The Modesto Bee
September 7, 2016
The Sportsmen of Stanislaus Club, a Modesto institution and a sports and recreational pioneer in its heyday, has been sold and eventually will become a charter school sponsored by tennis champion Andre Agassi.
Club President Wayne Zipser, operations manager Shanale Phipps and administrative volunteer Ruben Patron confirmed Wednesday that the SOS, founded in 1957, will remain open at least another year to celebrate its 60th anniversary.
It then will become a kindergarten-12th-grade charter school under the banner of the Turner-Agassi Charter School Facilities Fund, which has built 50 schools educating about 22,800 students nationwide.
The sale price was $2.6 million, Zipser said, though escrow will not close until next July 1.
“It’s going to benefit the community in a different way,” Zipser said. “It will not be the SOS Club, but the spirit of what it will provide to the community will still be there.”
The SOS Club, which still has 550 members – down from around 2,200 during its peak years in the 1980s – has struggled over the past 15 years as competition in the health and fitness business grew. Maintenance costs on the sprawling 55,000-square-foot property increased, and the club was forced to sell its softball fields in 2005.
1957The founding year of the Sportsmen of Stanislaus Club
Options were considered since the beginning of the year, but the club never was up for sale. Turner-Agassi officials, who liked the facility and especially its location in a low-income neighborhood, approached the club this year.
“We didn’t want to get to the point of the YMCA – bankrupt,” Zipser said. “We wanted to make sure if we did this, we would do it with dignity and not owe a bunch of money to a bank and be foreclosed. We wanted ... to celebrate the 60 years that truly provided Modesto with the heritage that it’s had.”
There is a possibility the SOS Club will be relocated to a smaller location. The present venue will remain the site for the annual Outstanding Athlete Awards Dinner, which recognizes the top athletes in Stanislaus County each year.

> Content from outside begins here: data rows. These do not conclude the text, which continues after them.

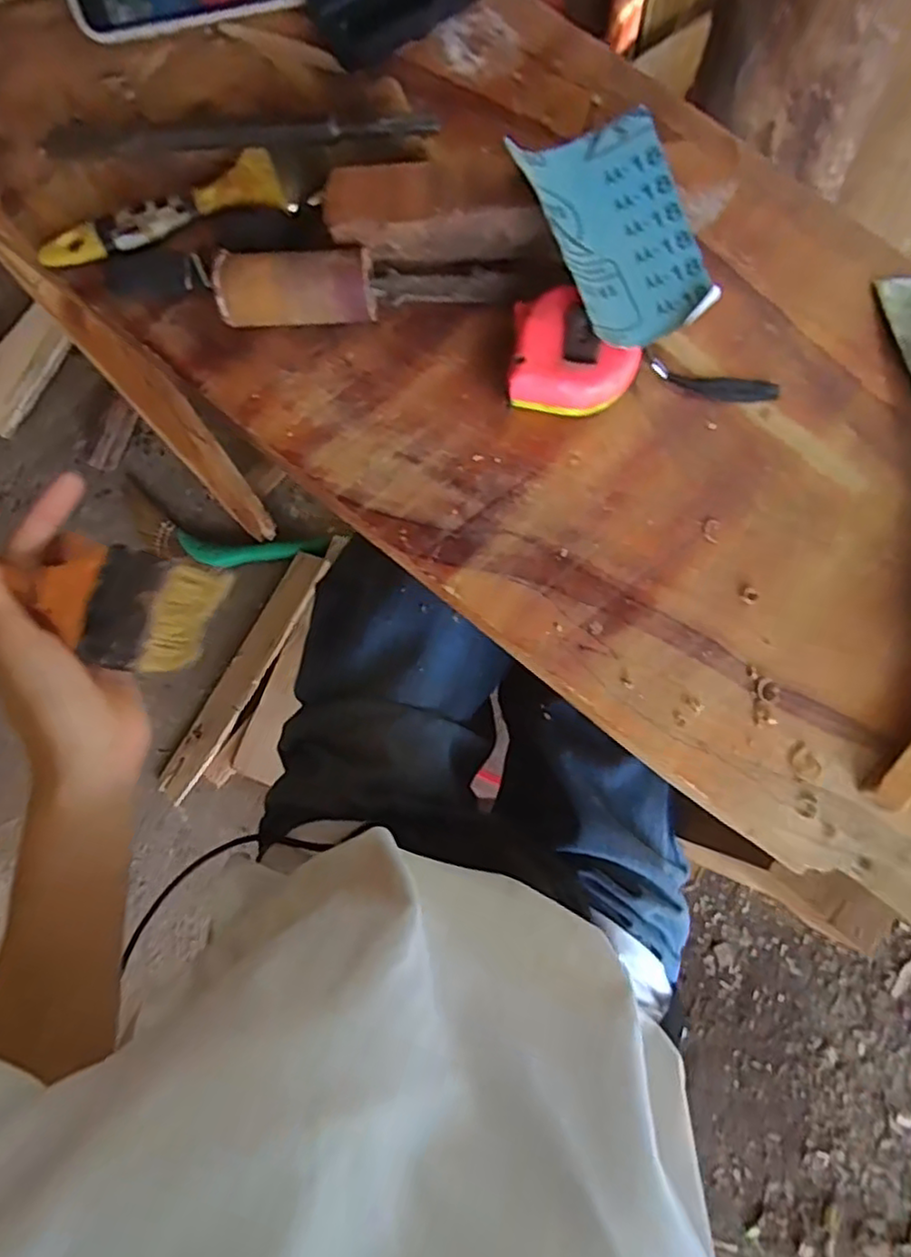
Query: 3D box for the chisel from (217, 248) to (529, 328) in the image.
[{"bbox_3d":[-0.045,-0.187,0.363,0.159,0.038,0.030,-9,81,-2],"label":"chisel"}]

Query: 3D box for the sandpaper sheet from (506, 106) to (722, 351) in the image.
[{"bbox_3d":[0.086,-0.205,0.348,0.072,0.034,0.110,-21,77,-5],"label":"sandpaper sheet"}]

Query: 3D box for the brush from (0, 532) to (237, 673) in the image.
[{"bbox_3d":[-0.202,-0.021,0.316,0.168,0.025,0.057,14,76,-15],"label":"brush"}]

“Now that we’ve closed one of the options, we’re opening a new chapter,” Zipser said. “Now where do we go? What do we do? How do we keep the legacy alive? I don’t know.”

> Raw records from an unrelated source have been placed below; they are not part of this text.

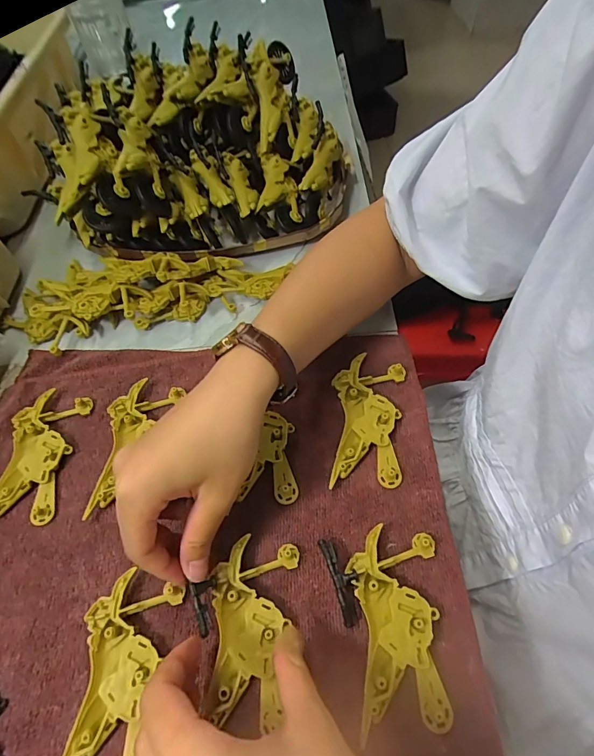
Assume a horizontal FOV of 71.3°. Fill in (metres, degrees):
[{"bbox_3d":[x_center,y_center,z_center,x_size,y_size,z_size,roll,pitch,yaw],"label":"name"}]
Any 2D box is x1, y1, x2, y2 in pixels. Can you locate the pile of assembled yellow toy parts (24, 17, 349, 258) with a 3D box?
[{"bbox_3d":[-0.097,-0.231,0.421,0.292,0.116,0.203,-4,59,1],"label":"pile of assembled yellow toy parts"}]

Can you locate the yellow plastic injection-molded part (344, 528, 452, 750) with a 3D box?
[{"bbox_3d":[0.058,0.141,0.241,0.049,0.010,0.096,1,59,4],"label":"yellow plastic injection-molded part"}]

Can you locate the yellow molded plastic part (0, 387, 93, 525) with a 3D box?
[{"bbox_3d":[-0.193,0.057,0.307,0.049,0.011,0.097,3,59,5],"label":"yellow molded plastic part"}]

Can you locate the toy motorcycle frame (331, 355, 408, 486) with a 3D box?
[{"bbox_3d":[0.052,0.030,0.307,0.051,0.013,0.096,6,60,8],"label":"toy motorcycle frame"}]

IT WILL NOT BE THE SOS CLUB, BUT THE SPIRIT OF WHAT IT WILL PROVIDE TO THE COMMUNITY WILL STILL BE THERE.
Agassi, 46, turned to a new passion – charter school education and helping at-risk youth – before his retirement from tennis in 2006. The eight-time Grand Slam champion launched his new program with the Andre Agassi College Preparatory Academy, which opened in Las Vegas in 2001. He and his wife, women’s tennis champion Steffi Graf, reportedly were not involved in the SOS negotiations.

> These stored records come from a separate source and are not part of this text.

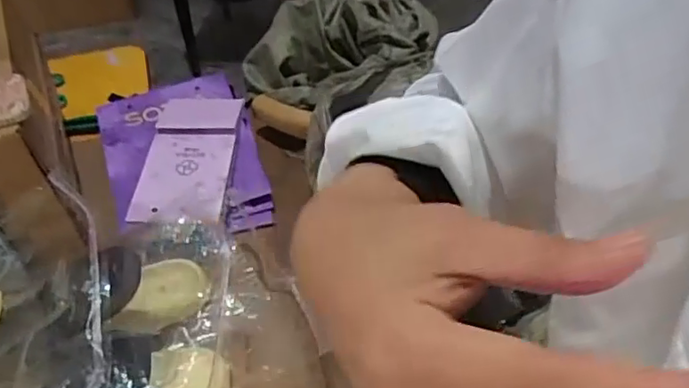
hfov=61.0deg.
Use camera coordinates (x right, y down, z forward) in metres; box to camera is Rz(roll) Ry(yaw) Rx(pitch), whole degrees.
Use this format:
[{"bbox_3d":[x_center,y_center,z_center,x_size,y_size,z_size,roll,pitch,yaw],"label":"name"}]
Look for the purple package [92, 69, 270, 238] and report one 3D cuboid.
[{"bbox_3d":[-0.233,-0.054,0.850,0.214,0.047,0.305,-16,47,-13],"label":"purple package"}]

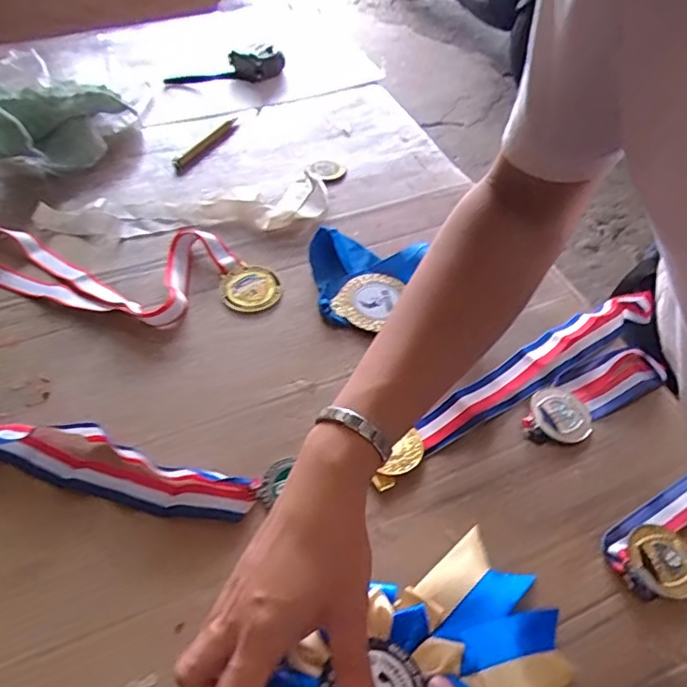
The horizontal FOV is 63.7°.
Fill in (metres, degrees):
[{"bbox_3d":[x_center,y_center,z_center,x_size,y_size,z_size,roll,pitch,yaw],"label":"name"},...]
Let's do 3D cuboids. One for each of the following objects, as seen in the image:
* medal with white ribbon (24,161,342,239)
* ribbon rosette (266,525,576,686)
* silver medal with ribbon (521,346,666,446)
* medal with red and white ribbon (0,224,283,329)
[{"bbox_3d":[-0.157,-0.163,0.606,0.321,0.017,0.113,-5,52,-6],"label":"medal with white ribbon"},{"bbox_3d":[0.036,0.194,0.325,0.200,0.027,0.095,-19,54,-25],"label":"ribbon rosette"},{"bbox_3d":[0.211,0.040,0.466,0.150,0.013,0.049,-27,58,-22],"label":"silver medal with ribbon"},{"bbox_3d":[-0.221,-0.079,0.539,0.314,0.021,0.115,15,53,10],"label":"medal with red and white ribbon"}]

The SOS was founded by Tom Mellis, Henry Zipser (Wayne’s father), Tom Moore, Bill Moorad and others as a men’s-only health and social club and also as a haven for track and field athletes competing at the Modesto Relays.
The club soon became a social nerve-center for the city and was a stop on the sports banquet circuit. A-list athletes such as Muhammad Ali, Joe DiMaggio, Jack Dempsey, John Elway and many others spoke to large crowds there, and their photos are still featured at the club.
“It was the place to be in terms of networking,” said Patron, an SOS member since 1980. “It was a serene place to go, as opposed to the $10 gyms you go to now.”
The SOS eventually switched to a coed facility and marketed itself as a family-friendly venue. Lifestyles changed, however, and people were drawn to smaller clubs where they could do their workout and leave quickly. The SOS was designed for a different time and era.
“My father was the one who signed the papers to open it, and I’m the one who signed the papers to close it,” Zipser said. “It’s an emotional time for me.”